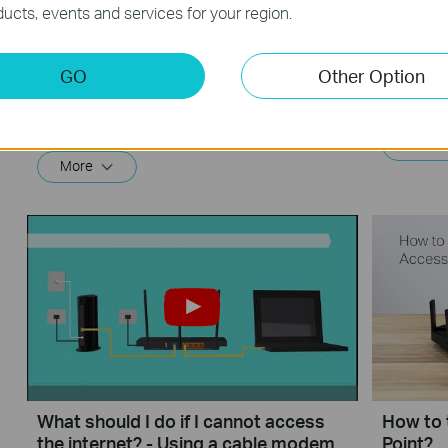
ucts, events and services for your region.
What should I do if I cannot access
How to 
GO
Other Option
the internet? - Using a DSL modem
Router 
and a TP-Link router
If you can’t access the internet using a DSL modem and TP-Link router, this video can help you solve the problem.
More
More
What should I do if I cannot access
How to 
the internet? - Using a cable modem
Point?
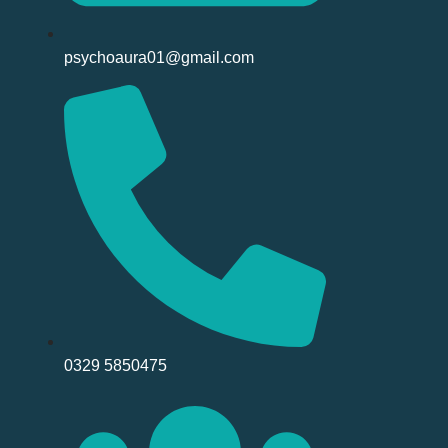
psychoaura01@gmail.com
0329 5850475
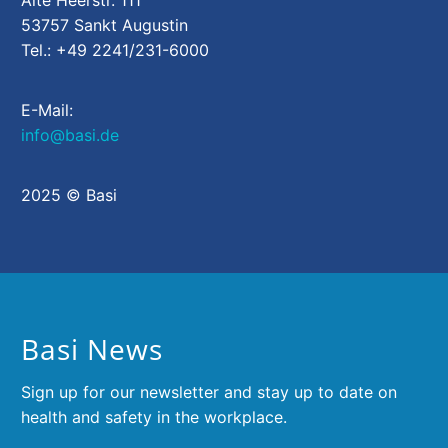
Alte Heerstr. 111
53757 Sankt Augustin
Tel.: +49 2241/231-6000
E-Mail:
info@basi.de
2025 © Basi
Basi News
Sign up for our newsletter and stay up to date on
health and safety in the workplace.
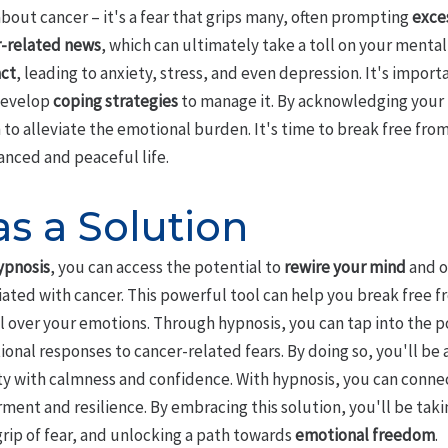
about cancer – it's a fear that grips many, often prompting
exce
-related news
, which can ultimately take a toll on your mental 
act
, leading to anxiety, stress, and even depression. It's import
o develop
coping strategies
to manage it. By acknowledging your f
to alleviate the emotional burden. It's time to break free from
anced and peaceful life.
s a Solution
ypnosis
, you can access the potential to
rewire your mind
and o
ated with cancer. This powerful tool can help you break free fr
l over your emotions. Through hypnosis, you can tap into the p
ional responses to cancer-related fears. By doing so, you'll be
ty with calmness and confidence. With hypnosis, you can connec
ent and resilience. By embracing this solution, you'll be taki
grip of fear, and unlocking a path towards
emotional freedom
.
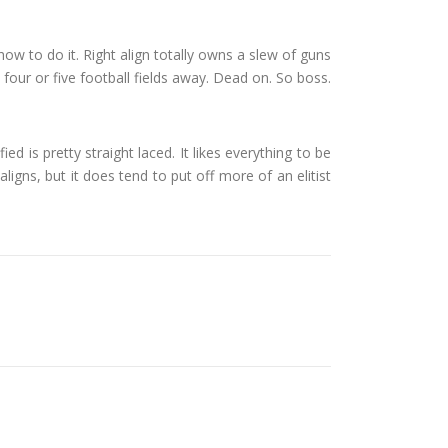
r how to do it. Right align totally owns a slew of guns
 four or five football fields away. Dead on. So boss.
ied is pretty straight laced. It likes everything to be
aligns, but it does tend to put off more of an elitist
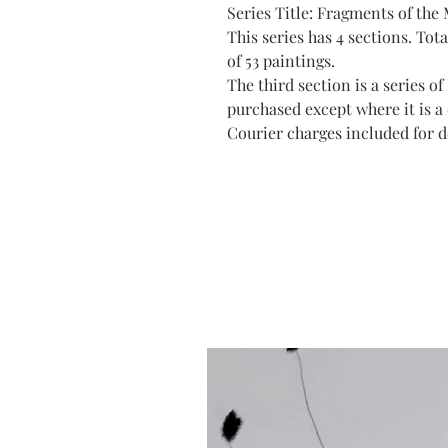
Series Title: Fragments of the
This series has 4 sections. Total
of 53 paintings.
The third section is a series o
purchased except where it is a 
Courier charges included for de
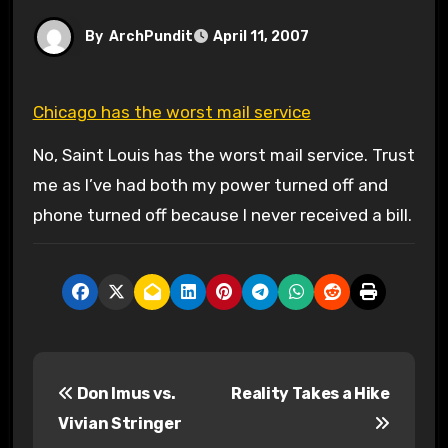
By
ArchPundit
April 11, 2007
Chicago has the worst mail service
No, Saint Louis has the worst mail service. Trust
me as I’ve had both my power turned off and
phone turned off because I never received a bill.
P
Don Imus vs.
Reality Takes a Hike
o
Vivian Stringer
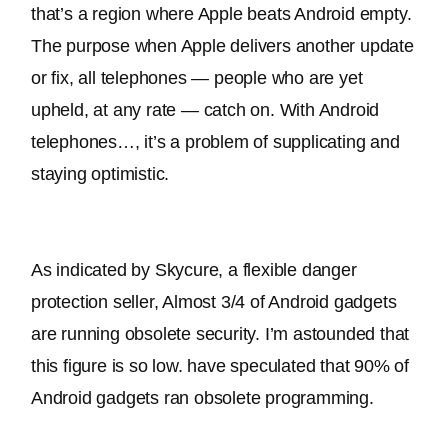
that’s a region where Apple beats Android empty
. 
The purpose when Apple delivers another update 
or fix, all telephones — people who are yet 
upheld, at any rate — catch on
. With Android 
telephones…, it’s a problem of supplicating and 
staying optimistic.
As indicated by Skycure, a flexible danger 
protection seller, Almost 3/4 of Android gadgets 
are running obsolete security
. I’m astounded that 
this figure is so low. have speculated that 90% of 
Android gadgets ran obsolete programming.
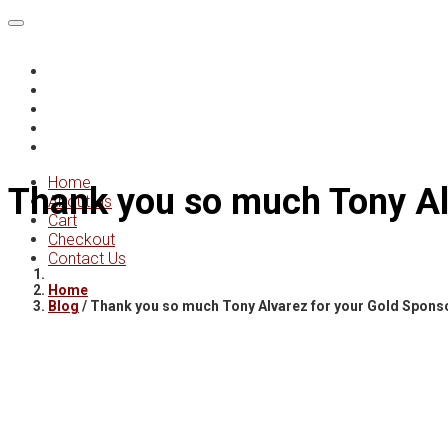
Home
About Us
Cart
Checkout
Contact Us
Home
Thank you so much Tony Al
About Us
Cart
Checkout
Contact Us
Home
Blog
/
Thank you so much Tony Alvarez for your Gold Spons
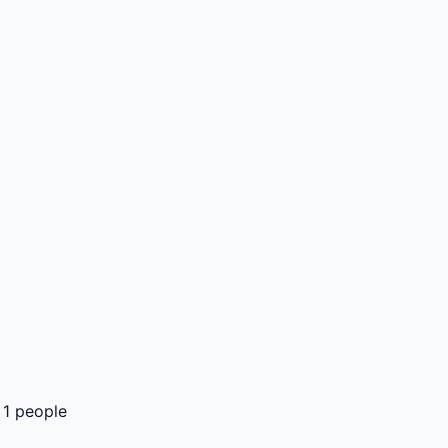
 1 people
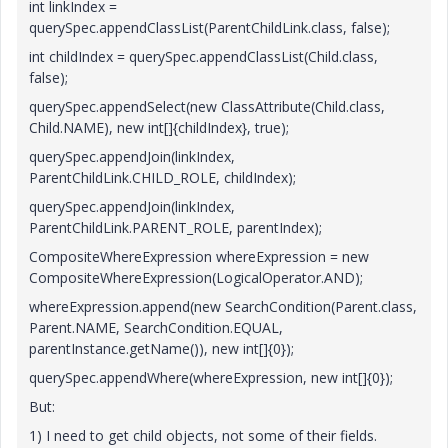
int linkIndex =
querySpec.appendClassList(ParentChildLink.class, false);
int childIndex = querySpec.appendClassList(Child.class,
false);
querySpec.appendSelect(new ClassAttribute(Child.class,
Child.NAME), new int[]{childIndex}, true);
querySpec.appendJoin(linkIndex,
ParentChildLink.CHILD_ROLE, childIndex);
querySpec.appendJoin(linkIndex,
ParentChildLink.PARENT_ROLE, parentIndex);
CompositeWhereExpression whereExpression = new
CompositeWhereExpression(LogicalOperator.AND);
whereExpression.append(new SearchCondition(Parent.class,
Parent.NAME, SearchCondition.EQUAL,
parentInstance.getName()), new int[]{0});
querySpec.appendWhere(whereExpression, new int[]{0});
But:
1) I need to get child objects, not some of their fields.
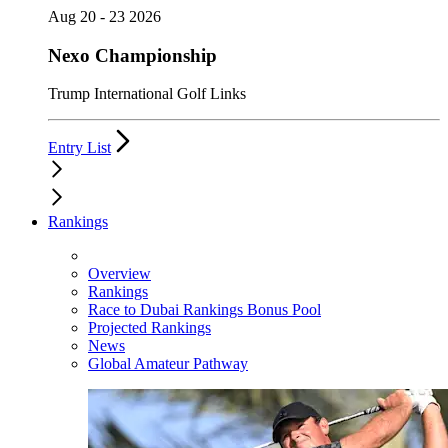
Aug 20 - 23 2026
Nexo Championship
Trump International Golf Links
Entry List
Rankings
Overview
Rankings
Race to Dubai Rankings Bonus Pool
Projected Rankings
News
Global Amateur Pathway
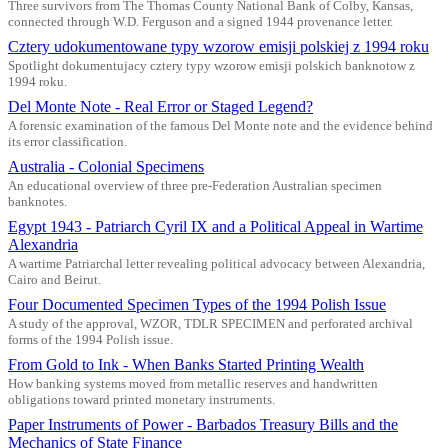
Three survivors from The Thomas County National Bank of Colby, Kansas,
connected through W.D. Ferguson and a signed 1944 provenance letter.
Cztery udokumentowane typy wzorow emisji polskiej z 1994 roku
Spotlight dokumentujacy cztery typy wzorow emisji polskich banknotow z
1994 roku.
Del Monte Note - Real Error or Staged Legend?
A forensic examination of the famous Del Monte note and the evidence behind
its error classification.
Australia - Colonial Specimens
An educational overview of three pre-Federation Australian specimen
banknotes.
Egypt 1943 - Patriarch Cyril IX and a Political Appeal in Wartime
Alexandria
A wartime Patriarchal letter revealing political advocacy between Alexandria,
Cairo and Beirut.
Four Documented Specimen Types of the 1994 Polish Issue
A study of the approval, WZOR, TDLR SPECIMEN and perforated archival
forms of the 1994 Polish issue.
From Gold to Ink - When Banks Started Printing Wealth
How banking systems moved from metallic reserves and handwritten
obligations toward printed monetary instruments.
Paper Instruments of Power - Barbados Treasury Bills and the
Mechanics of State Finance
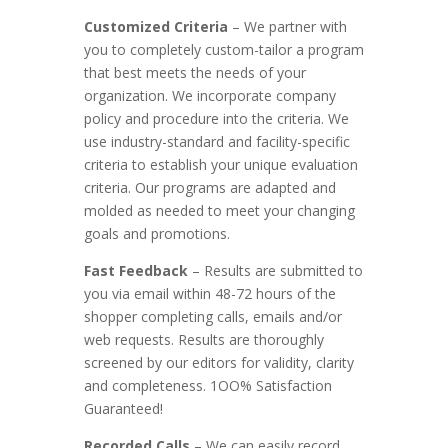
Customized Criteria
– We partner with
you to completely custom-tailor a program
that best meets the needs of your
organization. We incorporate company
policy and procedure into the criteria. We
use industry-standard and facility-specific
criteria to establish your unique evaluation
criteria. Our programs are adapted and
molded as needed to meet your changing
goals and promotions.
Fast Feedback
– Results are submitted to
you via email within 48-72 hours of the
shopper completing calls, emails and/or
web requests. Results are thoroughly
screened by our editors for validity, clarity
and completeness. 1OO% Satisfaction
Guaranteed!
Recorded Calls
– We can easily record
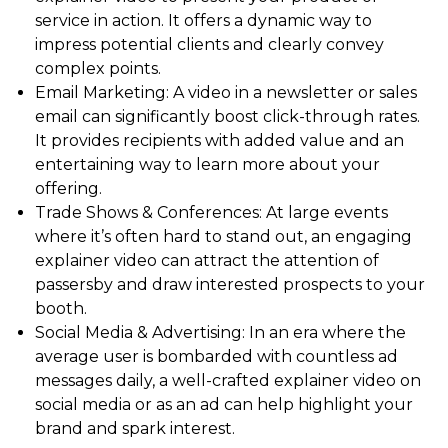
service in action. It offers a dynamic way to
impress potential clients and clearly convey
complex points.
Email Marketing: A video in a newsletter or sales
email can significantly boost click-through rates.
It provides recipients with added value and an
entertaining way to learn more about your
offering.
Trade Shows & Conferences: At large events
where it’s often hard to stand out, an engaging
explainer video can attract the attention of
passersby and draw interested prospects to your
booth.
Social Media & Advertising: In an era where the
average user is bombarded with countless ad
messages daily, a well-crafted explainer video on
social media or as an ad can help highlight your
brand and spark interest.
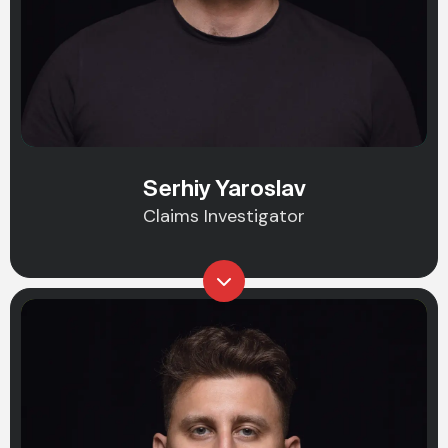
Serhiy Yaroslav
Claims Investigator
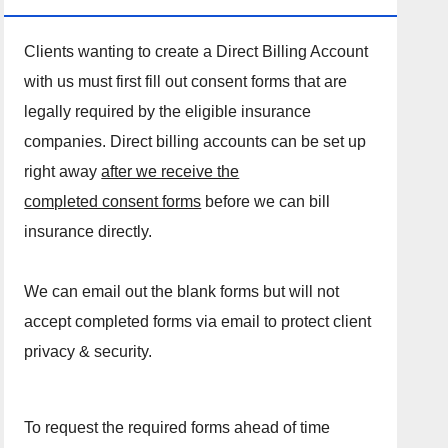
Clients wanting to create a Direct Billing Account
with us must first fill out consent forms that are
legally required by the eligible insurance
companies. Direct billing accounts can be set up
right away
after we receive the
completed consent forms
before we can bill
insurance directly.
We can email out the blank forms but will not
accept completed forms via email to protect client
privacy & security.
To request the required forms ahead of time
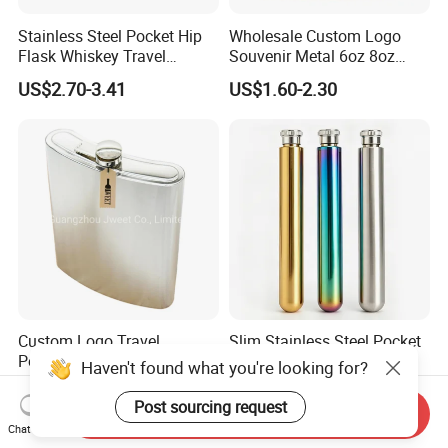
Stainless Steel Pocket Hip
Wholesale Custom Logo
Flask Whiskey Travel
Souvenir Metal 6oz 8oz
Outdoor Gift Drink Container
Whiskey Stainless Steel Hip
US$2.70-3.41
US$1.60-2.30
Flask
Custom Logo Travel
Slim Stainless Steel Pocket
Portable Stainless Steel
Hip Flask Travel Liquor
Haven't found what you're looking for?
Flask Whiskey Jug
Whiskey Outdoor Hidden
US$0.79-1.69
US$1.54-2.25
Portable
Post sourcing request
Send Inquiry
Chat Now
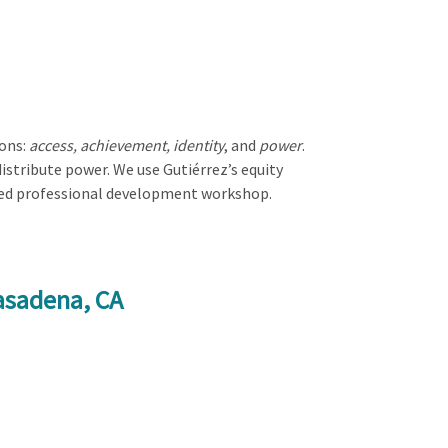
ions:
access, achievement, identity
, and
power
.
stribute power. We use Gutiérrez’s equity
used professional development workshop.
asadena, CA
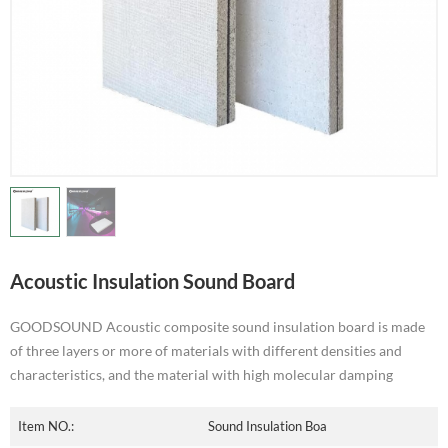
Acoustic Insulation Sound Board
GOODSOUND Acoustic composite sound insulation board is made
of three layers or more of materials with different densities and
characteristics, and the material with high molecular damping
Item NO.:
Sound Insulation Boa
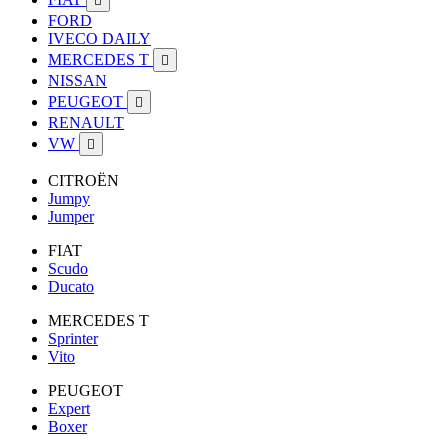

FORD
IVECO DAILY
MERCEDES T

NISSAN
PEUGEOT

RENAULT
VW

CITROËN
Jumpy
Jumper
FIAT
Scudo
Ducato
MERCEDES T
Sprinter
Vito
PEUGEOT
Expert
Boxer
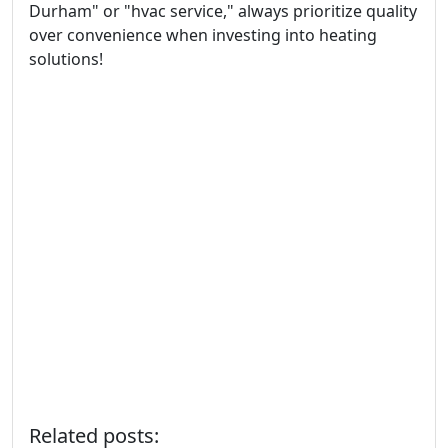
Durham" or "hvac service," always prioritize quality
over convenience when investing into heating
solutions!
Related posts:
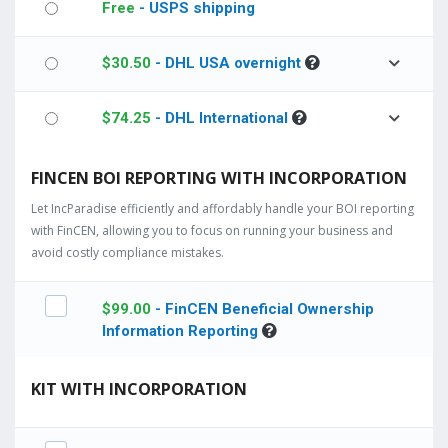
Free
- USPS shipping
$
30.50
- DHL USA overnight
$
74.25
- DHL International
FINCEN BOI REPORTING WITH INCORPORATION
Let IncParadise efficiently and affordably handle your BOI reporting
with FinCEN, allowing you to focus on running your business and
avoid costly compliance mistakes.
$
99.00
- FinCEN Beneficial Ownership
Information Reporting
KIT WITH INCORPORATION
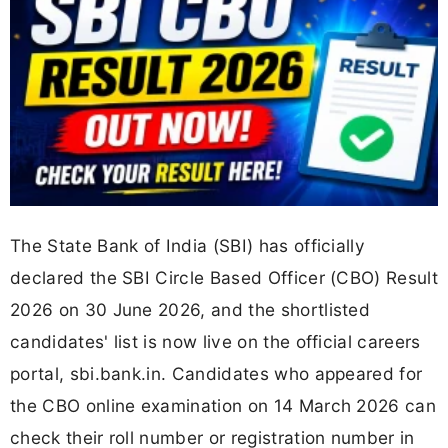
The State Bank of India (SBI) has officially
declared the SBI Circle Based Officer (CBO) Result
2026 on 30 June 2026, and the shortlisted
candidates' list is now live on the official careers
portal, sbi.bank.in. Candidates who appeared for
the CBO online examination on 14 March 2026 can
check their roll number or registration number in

⁂

* _YOUR GOAL_:
Exactly repeat the material from its first line through the line with "health and safety in the workplace.", including both, and leave the pictures and everything else out.

* _RESULT FOR THIS EXERCISE_:
ucts, events and services for your region.
What should I do if I cannot access
How to 
GO
Other Option
the internet? - Using a DSL modem
Router 
and a TP-Link router
If you can’t access the internet using a DSL modem and TP-Link router, this video can help you solve the problem.
More
More
What should I do if I cannot access
How to 
the internet? - Using a cable modem
Point?
psychoaura01@gmail.com
0329 5850475
Alte Heerstr. 111
53757 Sankt Augustin
Tel.: +49 2241/231-6000
E-Mail:
info@basi.de
2025 © Basi
Basi News
Sign up for our newsletter and stay up to date on
health and safety in the workplace.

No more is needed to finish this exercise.